Sometimes, Duterte put runaway slaves in funeral processions and even in coffins to move them between underground railroad locations.

But Duterte used her mortuary business to do more than prepare and bury the dead. As an agent of the Underground Railroad, she was perfectly positioned to hide runaways in coffins or disguise them as members of funeral processions, thereby ensuring their safe passage through the city. This was a time when Philadelphia was known as the final destination for some of the most daring and inventive escapes of slaves from Maryland, Delaware and Virginia. Ten years before her husband’s death, Henry “Box” Brown had shipped himself in a wooden box from Virginia to abolitionists in the City of Brotherly Love. And 1848 saw the arrival of Ellen and William Craft from Georgia. Ellen, an enslaved woman of mixed race, passed herself off as a wealthy young white male plantation owner traveling with his slave — William.

Funded community organizations
As well as using her position to help fugitive slaves on their way to freedom, Duterte generously supported Philadelphia’s African American community through her philanthropy. She raised necessary funds to pay the pastor’s salary at the African Episcopal Church of St. Thomas (founded in 1792, it was the first African American Episcopal Church in the nation), and helped fund Stephen Smith’s Philadelphia Home for Aged and Infirm Colored Persons.

Duterte died in Philadelphia in 1903 at the age of 83. She had lived to see her mortuary become one of Philadelphia’s most successful African American businesses, taking in roughly $8,000/year (equivalent to $199,211 in 2018). She left an estate that included the mortuary, hearses, carriages, burial lots in four cemeteries, and homes. Her nephew, Joseph Seth, continued to operate the business until his own death in 1927.

Duterte’s grave stone in Eden Cemetery in Collingdale, Pa.

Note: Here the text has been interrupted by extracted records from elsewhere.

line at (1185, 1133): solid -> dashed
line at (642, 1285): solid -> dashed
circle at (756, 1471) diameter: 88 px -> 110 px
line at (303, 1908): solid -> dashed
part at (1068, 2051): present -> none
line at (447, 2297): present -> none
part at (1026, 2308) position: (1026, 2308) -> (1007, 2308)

She is buried in historic Eden Cemetery in Collingdale, Pennsylvania. Eden was created in 1902 as the final resting place for African Americans buried in abandoned cemeteries, potter’s fields and churchyards throughout Philadelphia after two formally recognized African-American cemeteries (Lebanon and Olive) fell into disrepair and were condemned, forcing all the graves to be uncovered and re-interred at Eden. Among those who lie beneath Eden’s soil are Philadelphia civil rights activist Octavius Catto, opera singer Marian Anderson and William Still, Father of the Underground Railroad.

2 thoughts on “Henrietta Duterte: A History-Making Undertaker and Underground Railroad Agent”

  1. I had never seen or heard of this historic woman. Thank you for introducing me to her story. Our story.